La broma ya cansa, por repetida y por embustera, pero a mí, más que irritarme, me sirve para cobrar conciencia del cambio de los tiempos y de las generaciones en nuestra menesterosa literatura. Queda del franquismo una mala leche profesional, conspiradora y bronquítica, una propensión enrarecida al chisme y a la malevolencia que algunos despistados toman aún por agudeza. Lo que molesta a los incorruptibles columnistas y a los costaleros de Camilo José Cela es la ley natural en virtud de la cual otras generaciones han irrumpido en la literatura española, cometiendo el atrevimiento involuntario de merecer la atención de los lectores y de poner en duda el cavernoso ecalafón en el que todos ellos sesteaban, como si hubieran obtenido por oposición plazas inamovibles de malditismo o de genialidad.

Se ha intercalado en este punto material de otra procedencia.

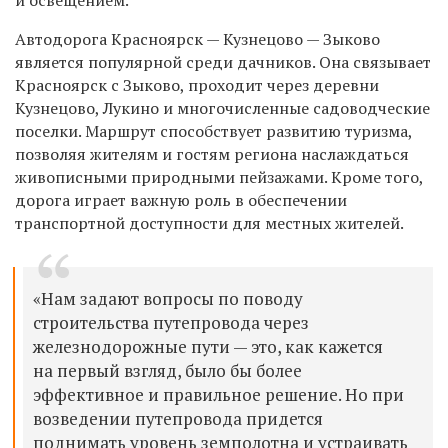
Автодорога Красноярск — Кузнецово — Зыково
является популярной среди дачников.
Она
связывает
Красноярск с Зыково, проходит через деревни
Кузнецово, Лукино и многочисленные садоводческие
поселки. Маршрут способствует развитию туризма,
позволяя жителям и гостям региона наслаждаться
живописными природными пейзажами. Кроме того,
дорога играет важную роль в обеспечении
транспортной доступности для местных жителей.
«Нам задают вопросы по поводу
строительства путепровода через
железнодорожные пути — это, как кажется
на первый взгляд, было бы более
эффективное и правильное решение. Но при
возведении путепровода придется
поднимать уровень земполотна и устраивать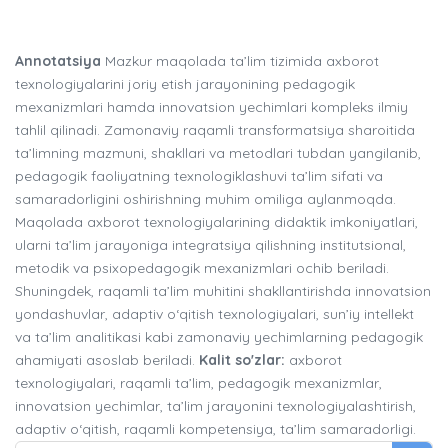
Annotatsiya
Mazkur maqolada ta’lim tizimida axborot
texnologiyalarini joriy etish jarayonining pedagogik
mexanizmlari hamda innovatsion yechimlari kompleks ilmiy
tahlil qilinadi. Zamonaviy raqamli transformatsiya sharoitida
ta’limning mazmuni, shakllari va metodlari tubdan yangilanib,
pedagogik faoliyatning texnologiklashuvi ta’lim sifati va
samaradorligini oshirishning muhim omiliga aylanmoqda.
Maqolada axborot texnologiyalarining didaktik imkoniyatlari,
ularni ta’lim jarayoniga integratsiya qilishning institutsional,
metodik va psixopedagogik mexanizmlari ochib beriladi.
Shuningdek, raqamli ta’lim muhitini shakllantirishda innovatsion
yondashuvlar, adaptiv o‘qitish texnologiyalari, sun’iy intellekt
va ta’lim analitikasi kabi zamonaviy yechimlarning pedagogik
ahamiyati asoslab beriladi.
Kalit so'zlar:
axborot
texnologiyalari, raqamli ta’lim, pedagogik mexanizmlar,
innovatsion yechimlar, ta’lim jarayonini texnologiyalashtirish,
adaptiv o‘qitish, raqamli kompetensiya, ta’lim samaradorligi.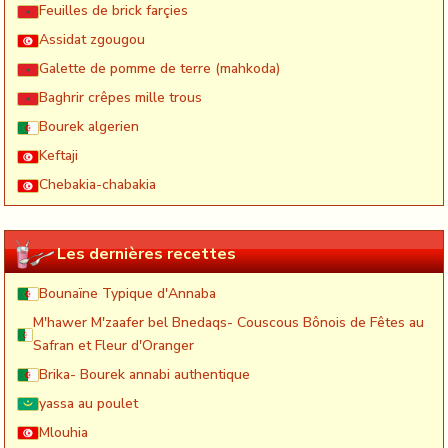
Feuilles de brick farçies
Assidat zgougou
Galette de pomme de terre (mahkoda)
Baghrir crêpes mille trous
Bourek algerien
Keftaji
Chebakia-chabakia
Les dernières recettes
Bounaïne Typique d'Annaba
M'hawer M'zaafer bel Bnedaqs- Couscous Bônois de Fêtes au
Safran et Fleur d'Oranger
Brika- Bourek annabi authentique
yassa au poulet
Mlouhia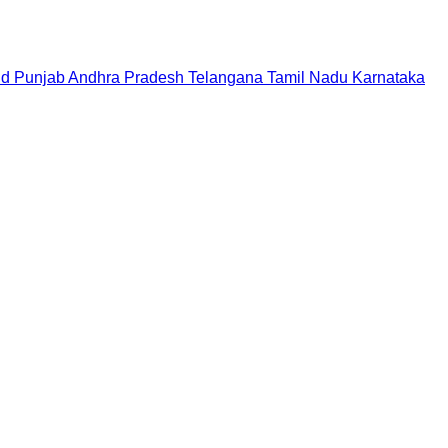
nd
Punjab
Andhra Pradesh
Telangana
Tamil Nadu
Karnataka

Puede que la novela de Raúl del Pozo sea más admirable que cualquiera de las que hemos escrito y publicado en la última década los novelistas de mi generación. Si de verdad lo es -y debe de serlo, cuando la patrocina un premio Nobel-, no hará falta que se resalten sus virtudes comparándola con las penosas novelitas perpetradas por nuestra incompetencia. Aun así, prefiero que el azar me haya hecho vivir y escribir en estos tiempos y tener compañeros de oficio a los que tal vez no me unen. otras cosas que una edad aproximada, una afición irónica y laboriosa a la literatura y una notable falta de habilidad para el elogio vengativo y la calumnia simpática. Es posible que con los años nos volvamos propensos a la arterioesclerosis y a la vanagloria: por ahora nos cabe la tranquilidad de que ninguno de nosotros es un genio, alivio grande en un país tan superpoblado de ellos.